Investing.com-- Nissan (OTC:NSANY) Motor (TYO:7201) shares rose on Friday following reports that the automaker is preparing to withdraw from merger talks with Honda (NYSE:HMC) Motor (TYO:7267), potentially reopening the door for a partnership with Taiwan’s Hon Hai Precision Industry (TW:2317), popularly known as Foxconn (SS:601138).
Nissan’s stock climbed 5% to 435 yen on Friday after a Reuters report stated that CEO Makoto Uchida informed Honda’s CEO, Toshihiro Mibe, of the decision to terminate merger discussions.
The talks had stalled due to disagreements, including Honda’s proposal to make Nissan a subsidiary, which deviated from the initial plan of a merger of equals, Japanese public broadcaster NHK reported.
Honda’s shares fell by nearly 1% following the news, reflecting investor concerns over the failed merger.
The potential merger aimed to create the world’s third-largest automaker, but differences between the companies, such as market value and production operations, led to complications, the reports stated.

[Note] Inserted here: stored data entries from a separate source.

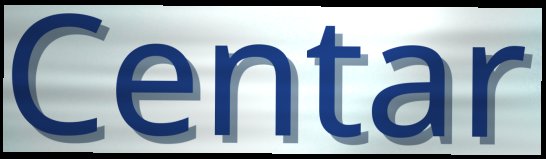
Centar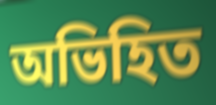
অভিহিতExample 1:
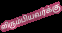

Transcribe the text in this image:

விரும்பியவர்க்கு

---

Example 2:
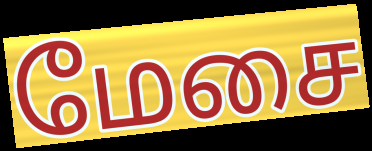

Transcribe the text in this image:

மேசை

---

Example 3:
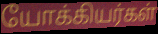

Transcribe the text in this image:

யோக்கியர்கள்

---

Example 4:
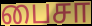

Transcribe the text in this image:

பைசா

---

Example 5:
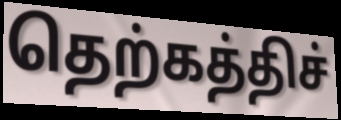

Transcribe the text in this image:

தெற்கத்திச்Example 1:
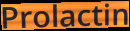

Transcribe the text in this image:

Prolactin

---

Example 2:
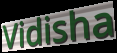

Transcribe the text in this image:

Vidisha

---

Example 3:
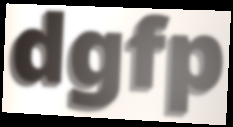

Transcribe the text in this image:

dgfp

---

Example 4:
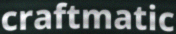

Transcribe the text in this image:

craftmatic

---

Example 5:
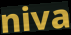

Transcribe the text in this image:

nivaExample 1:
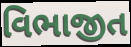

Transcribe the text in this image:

વિભાજીત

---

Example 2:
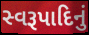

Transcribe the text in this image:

સ્વરૂપાદિનું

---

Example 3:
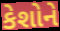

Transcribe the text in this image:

કેશોને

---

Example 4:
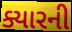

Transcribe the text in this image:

ક્યારની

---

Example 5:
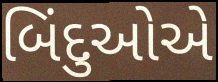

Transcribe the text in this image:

બિંદુઓએ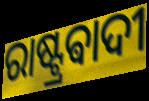
ରାଷ୍ଟ୍ରଵାଦୀ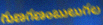
గుణగణంబులుగలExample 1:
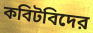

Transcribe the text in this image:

কবিটবিদের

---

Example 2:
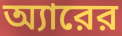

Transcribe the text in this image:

অ্যারের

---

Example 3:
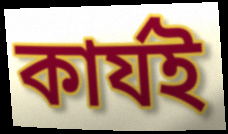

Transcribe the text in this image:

কার্যই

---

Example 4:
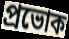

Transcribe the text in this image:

প্রভোক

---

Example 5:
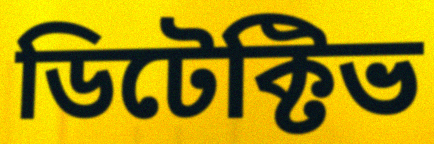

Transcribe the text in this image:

ডিটেক্টিভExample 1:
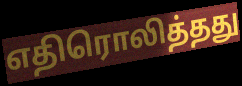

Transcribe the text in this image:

எதிரொலித்தது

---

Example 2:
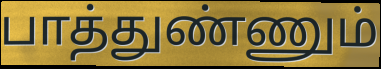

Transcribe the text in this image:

பாத்துண்ணும்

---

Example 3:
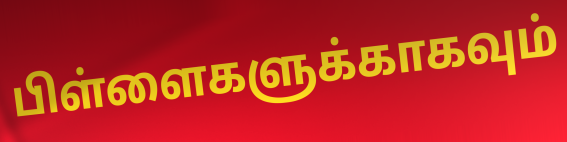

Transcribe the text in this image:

பிள்ளைகளுக்காகவும்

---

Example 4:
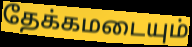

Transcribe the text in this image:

தேக்கமடையும்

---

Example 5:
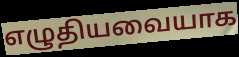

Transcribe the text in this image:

எழுதியவையாக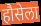
हौसेला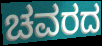
ಚವರದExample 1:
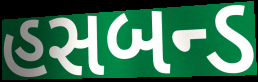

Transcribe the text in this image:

હસબન્ડ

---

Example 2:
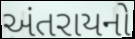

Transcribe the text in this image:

Nissan is now exploring partnerships beyond the automotive sector, including with technology firms like Foxconn, according to the Reuters report.
Foxconn had previously expressed interest in Nissan but paused its pursuit amid the Honda merger discussions.
With the merger talks now faltering, reports suggest that Foxconn may renew its interest in collaborating with Nissan, particularly in the electric vehicle sector.